I encourage you to try it, if it doesn’t work, no harm no foul. If you find it works for you, you just made your Sunday a whole lot more enjoyable.
Of all the claims that are made about activated charcoal, detoxing is the most controversial. When the word detox is used, most skeptics will tell you that our bodies don’t need to detox, we have organs, like our liver, which removes unwanted substances.
With that said, there are benefits with using activated charcoal to detox.
Activated charcoal is most effective when used within a couple of hours of eating or drinking a certain food. It can’t draw out substances that have already been absorbed.

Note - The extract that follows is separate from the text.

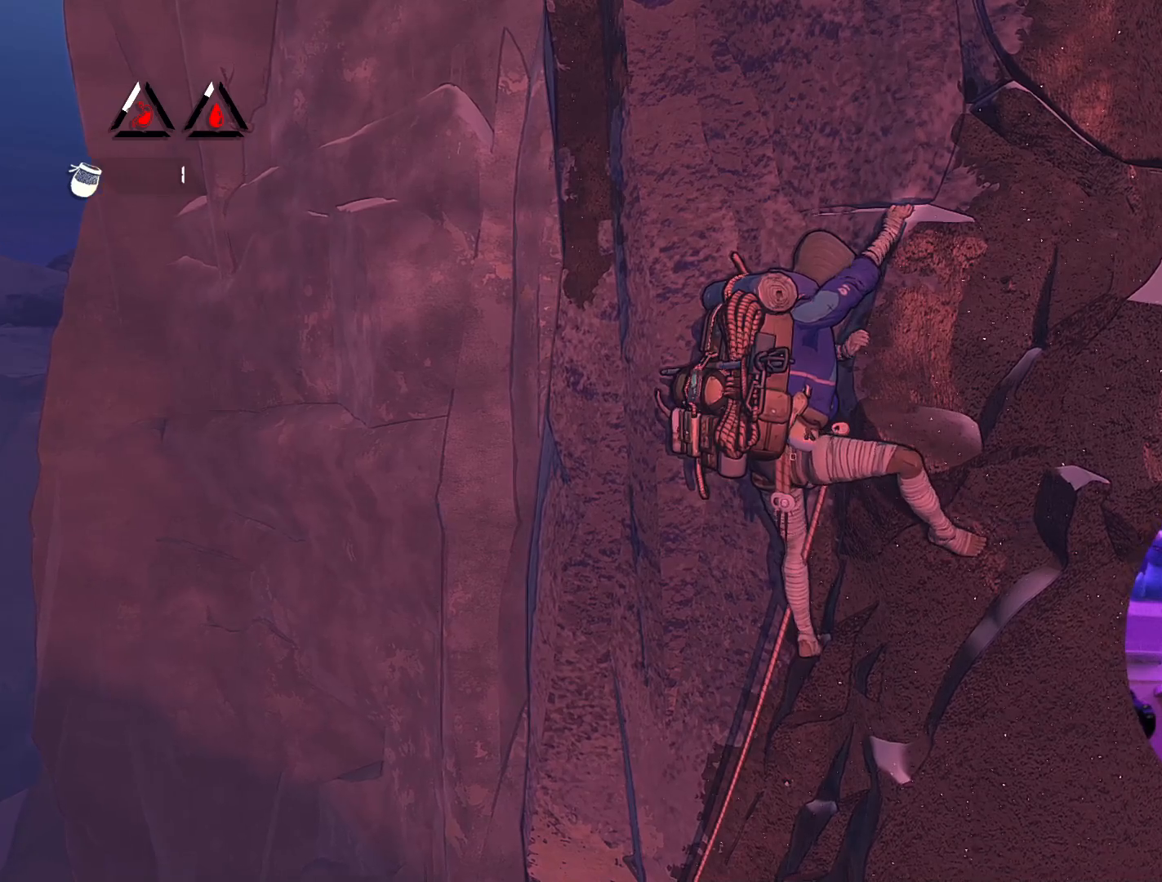
{"buttons": [], "left_stick": "up", "right_stick": "center", "events": [[167, "left_stick", "up"]]}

There are many studies, which suggest that regularly taking activated charcoal can improve your digestive health. Hippocrates believed that all diseases began in the gut.
Dr. Hyman says this about our gut and how it impacts our health:
“If you want to be healthy, you have to get your gut working properly”
Once again, I’m not advocating that we consume activated charcoal instead of eating well. But when we do decide to go off the rails, it’s quite possible that activated charcoal could be a huge help.